Kasus Holywings, Kebebasan Berekspresi Jangan Dibenturkan Agama
Kasus Holywings yang membuat promosi minuman beralkohol gratis mencatut nama Muhammad dan Maria, harus jadi pelajaran berharga. Jangan sampai terulang. Pelecehan agama dengan cara apu pun harus dihindari. Supaya masyarakat tidak gaduh dan kerukunan antar umat beragama tetap terjaga.
Ketua Umum DPP Chriswanto Santoso mengingatkan, negara demokrasi yang liberal sah-sah saja mengungkapkan ekspresi. Namun dalam konteks Indonesia yang berdasarkan Ketuhanan Yang Maha Esa, dengan beragam agama dan suku bangsa, menghina agama sangat lah tidak pantas.
“Kita bisa bercanda mengenai apa saja di alam demokrasi ini, tapi persoalan agama bukan hal bisa dibuat bercanda. Pertama itu adalah soal keyakinan, dan kedua soal hak asasi manusia,” ujarnya kepada Ngopibareng.id, Senin 4 Juli 2022.
Kedudukan agama, lanjut Chriswanto Santoso,bagi sebagian besar orang adalah paling suci. Bahkan, menempatkan kesakralannya di atas ayah ibunya.
"Tidak ada yang berkenan bila orangtua kita dihina, apalagi agama yang dihina. Bangsa Indonesia tidak bisa meniru kebebasan beragama seperti di Barat," pesannya.
Bila di Barat menghina agama lain sebagai bagian kebebasan berekspresi, Chriswanto Santoso menegaskan, di Indonesia sebaliknya.

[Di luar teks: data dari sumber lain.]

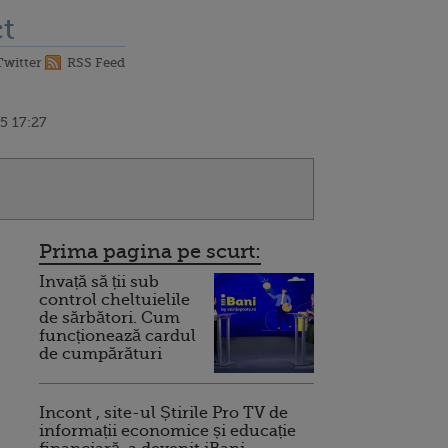
t
Twitter
RSS Feed
5 17:27
Prima pagina pe scurt:
Invață să ții sub
control cheltuielile
de sărbători. Cum
funcționează cardul
de cumpărături
Incont , site-ul Știrile Pro TV de
informații economice și educație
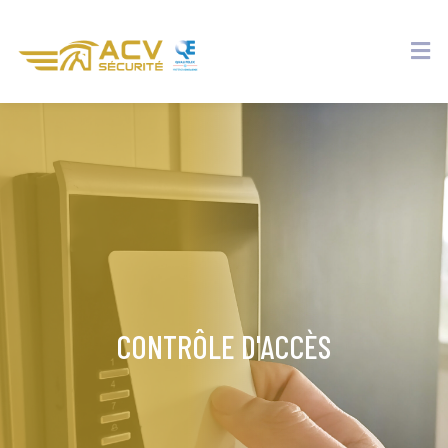
CONTRÔLE D'ACCÈS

“Toleransi itu beda dengan menghormati atau menghargai. Konsepnya, Anda bisa berbuat apa pun, tapi jangan melewati garis merah keyakinan orang lain. Menggratiskan minuman keras kepada nama Muhammad dan Maria, itu melanggar batas keyakinan yang paling suci umat Islam dan umat Kristen serta Katolik,” kata dia.
Menurut Chriswanto Santoso, setiap agama diajarkan untuk saling menghormati dan menghargai, tapi tetap ada batas toleransinya.
Dalam Islam, menghina agama atau sesembahan agama lain adalah hal yang dilarang, “Karena bisa dipastikan umat lain tersinggung dan balik menghina agama dan Tuhan umat Islam. Inilah pentingnya saling menghargai dan menghormati, serta membuka ruang toleransi, tuturnya.
Ketua Umum LDII juga meminta, semua pihak mengubah persepsi soal radikal. “Kata radikal selalu disematkan kepada pemeluk agama, sementara orang-orang sekuler ketika melewati batas, tidak disebut radikal. Radikalisme penganut sekulerisme justru tampak, saat mereka mulai mencemooh agama," tegas dia.
Hanya dengan saling menghormati serta mengikat diri sebagai bangsa yang satu, bisa menjadikan bangsa Indonesia, bangsa yang kuat.